La Cour d’appel de Liège confirme que les constatations de l’administration permettent de présumer la réalité de l’établissement stable de la société slovaque au sein des locaux de la SA S. LOGISTICS. La Cour s’inscrit de la sorte dans un certain courant jurisprudentiel qui tend à considérer que les moyens humains et techniques d’une société peuvent constituer un établissement stable d’une autre société, aucun lien de contrôle n’existant entre ces deux entités juridiquement indépendantes. Cet arrêt vient donc alimenter les dissensions autours de la notion d’établissement stable, même si les faits peuvent être lus à l’aune de la simulation, ce qui limiterait sensiblement la portée de cet arrêt et aurait le mérite de le remettre en accord avec la jurisprudence européenne en la matière.

La nécessaire clarification de la notion d’établissement stable face aux interprétations divergentes

L’absence de directives européennes communes concernant la notion d’établissement stable a donné lieu à une multiplicité d’interprétations divergentes. En ce qui concerne plus particulièrement la notion de « moyens humains et techniques », la question de l’exigence ou non du caractère « propre » de ces moyens demeure floue.

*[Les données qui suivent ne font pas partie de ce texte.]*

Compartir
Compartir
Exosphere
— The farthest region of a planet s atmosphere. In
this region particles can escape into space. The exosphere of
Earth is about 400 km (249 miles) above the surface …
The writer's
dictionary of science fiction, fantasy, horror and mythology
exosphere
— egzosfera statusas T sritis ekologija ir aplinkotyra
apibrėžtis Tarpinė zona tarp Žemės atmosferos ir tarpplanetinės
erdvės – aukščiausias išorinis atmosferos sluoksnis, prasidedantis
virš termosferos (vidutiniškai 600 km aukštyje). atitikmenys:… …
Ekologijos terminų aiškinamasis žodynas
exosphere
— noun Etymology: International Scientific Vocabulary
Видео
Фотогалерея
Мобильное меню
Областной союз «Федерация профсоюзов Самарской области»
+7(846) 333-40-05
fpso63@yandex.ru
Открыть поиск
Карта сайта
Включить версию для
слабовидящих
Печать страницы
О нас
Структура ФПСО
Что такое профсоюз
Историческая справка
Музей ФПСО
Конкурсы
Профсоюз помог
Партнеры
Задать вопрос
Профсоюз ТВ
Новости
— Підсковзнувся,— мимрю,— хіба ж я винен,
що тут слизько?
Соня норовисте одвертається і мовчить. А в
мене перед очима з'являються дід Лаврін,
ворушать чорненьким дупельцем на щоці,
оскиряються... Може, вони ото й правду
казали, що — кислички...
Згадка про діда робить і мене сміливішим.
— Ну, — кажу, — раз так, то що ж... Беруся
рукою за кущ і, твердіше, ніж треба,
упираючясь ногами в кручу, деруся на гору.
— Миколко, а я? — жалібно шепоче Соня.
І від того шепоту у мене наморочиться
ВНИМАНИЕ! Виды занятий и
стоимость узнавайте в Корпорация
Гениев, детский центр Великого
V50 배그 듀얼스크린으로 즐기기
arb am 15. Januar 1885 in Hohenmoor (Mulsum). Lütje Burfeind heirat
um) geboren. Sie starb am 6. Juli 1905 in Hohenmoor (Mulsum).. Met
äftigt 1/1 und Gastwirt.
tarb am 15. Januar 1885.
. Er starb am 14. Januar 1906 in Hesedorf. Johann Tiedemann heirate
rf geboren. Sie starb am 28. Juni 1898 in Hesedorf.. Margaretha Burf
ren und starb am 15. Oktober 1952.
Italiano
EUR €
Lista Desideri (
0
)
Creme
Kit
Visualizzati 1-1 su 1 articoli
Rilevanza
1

L’existence d’un établissement stable requiert-elle la présence de moyens humains et techniques propres ? La présence d’une filiale sur le territoire d’un Etat membre peut-elle donner lieu à l’existence sur ce territoire d’un établissement stable d’une société mère étrangère ? Enfin, les moyens humains et techniques d’une société peuvent-ils constituer un établissement stable d’une autre société, aucun lien de contrôle n’existant entre ces deux entités juridiquement indépendantes ?

L’administration belge prévoit de publier une circulaire destinée à clarifier la notion d’établissement stable. Toutefois, l’administration attendait la position de la CJUE dans l’affaire Berlin Chemie (CJUE, 7 avril 2022, Berlin Chemie, C-333/20). Gageons que la position de la Cour ne facilitera pas la tâche des rédacteurs de ladite circulaire tant elle apparaît en contradiction manifeste avec la position de l’administration acceptée par la Cour d’appel de Liège.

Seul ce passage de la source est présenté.